A.A: Co do S7. Cytowałem pana słowa dokładnie. Wielokrotnie brukujecie kampanię swoimi obietnicami. Wie pan kiedy zostanie rozstrzygnięty przetarg na S7? W 2017 roku. Wie pan dlaczego? Bo oferenci do złożenia ofert na budowę S7 od świętokrzyskiego do Krakowa zostaną zaproszeni do składania ofert jesienią 2016 roku. Znowu mamy do czynienia z obietnicą.
I.R: Jaką obietnicą?
A.A: Sprawdzałem to w GDDKiA.
I.R: Brakuje panu pieniędzy? Miesiąc temu pan mówił, że nie będzie pieniędzy na ten odcinek. One są. W 2020 roku zakończy się ta inwestycja.
A.A: Pan dotrzymuje danego słowa?
I.R: Tak.
A.A: To proszę się nie denerwować.
I.R: Ja się nie denerwuję. To pan się denerwuje.

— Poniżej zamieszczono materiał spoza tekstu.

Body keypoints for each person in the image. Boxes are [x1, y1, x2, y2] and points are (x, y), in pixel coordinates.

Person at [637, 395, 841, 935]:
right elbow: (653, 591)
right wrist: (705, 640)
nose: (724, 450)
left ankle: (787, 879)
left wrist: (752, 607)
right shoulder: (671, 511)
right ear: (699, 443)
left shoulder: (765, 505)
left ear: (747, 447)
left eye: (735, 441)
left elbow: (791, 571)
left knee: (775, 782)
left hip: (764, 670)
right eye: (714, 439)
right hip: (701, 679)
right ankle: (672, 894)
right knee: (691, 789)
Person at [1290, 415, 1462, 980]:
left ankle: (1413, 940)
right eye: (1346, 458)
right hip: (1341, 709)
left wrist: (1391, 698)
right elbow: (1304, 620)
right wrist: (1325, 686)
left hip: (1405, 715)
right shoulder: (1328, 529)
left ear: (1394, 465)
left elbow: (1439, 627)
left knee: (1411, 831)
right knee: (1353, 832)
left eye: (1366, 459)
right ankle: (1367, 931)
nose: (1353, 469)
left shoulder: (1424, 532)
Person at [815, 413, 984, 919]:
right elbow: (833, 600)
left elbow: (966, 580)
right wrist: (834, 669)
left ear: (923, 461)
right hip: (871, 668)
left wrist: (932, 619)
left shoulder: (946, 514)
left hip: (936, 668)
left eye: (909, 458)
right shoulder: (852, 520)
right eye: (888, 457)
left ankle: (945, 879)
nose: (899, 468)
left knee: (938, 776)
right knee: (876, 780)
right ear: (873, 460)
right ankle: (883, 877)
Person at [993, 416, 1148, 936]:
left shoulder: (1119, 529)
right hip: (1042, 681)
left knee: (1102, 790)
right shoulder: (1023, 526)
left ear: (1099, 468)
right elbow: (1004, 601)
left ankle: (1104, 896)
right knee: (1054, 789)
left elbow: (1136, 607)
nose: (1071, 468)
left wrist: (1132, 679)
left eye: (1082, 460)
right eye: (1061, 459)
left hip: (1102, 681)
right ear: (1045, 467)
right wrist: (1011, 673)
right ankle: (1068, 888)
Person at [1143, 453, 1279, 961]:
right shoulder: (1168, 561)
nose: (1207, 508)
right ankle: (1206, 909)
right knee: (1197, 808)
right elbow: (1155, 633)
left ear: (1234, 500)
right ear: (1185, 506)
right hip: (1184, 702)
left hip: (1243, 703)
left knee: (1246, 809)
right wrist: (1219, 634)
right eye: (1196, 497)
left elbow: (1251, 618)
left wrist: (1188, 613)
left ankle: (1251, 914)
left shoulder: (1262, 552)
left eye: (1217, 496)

A.A: Pyta pan o ustawę rewitalizacyjną? Wie pan, jaki skandal wybuchł po jej przyjęciu, zwłaszcza wśród handlowców, małych i średnich przedsiębiorców? Błędem dramatycznym w ustawie spowodowaliście, że mogły nas zalać hipermarkety. Próbowaliście naprawić błąd legislacyjny działaniem ratunkowym.
A.A: Jest pan w stanie wyjaśnić dlaczego ze 194 obietnic, które złożył Donald Tusk w 2007 roku, praktycznie żadna nie została zrealizowana a wbrew obietnicom obniżono poziom życia? Przypomnę niektóre z nich: wprowadzenie jawnego i otwartego naboru do władz agencji rządowych i urzędów centralnych. Wie pan, czym była lista wstydu PO, czyli funkcje dla koleżanek i kolegów z PO? Ograniczenie kompetencji wojewodów na rzecz zarządów województw, dokończenie reformy administracji publicznej, likwidacja części dokumentów identyfikacyjnych, wprowadzenie e-dowodu osobistego. Panie pośle, 194 obietnice. Ludzie to pamiętają. Dlaczego nie zostały zrealizowane?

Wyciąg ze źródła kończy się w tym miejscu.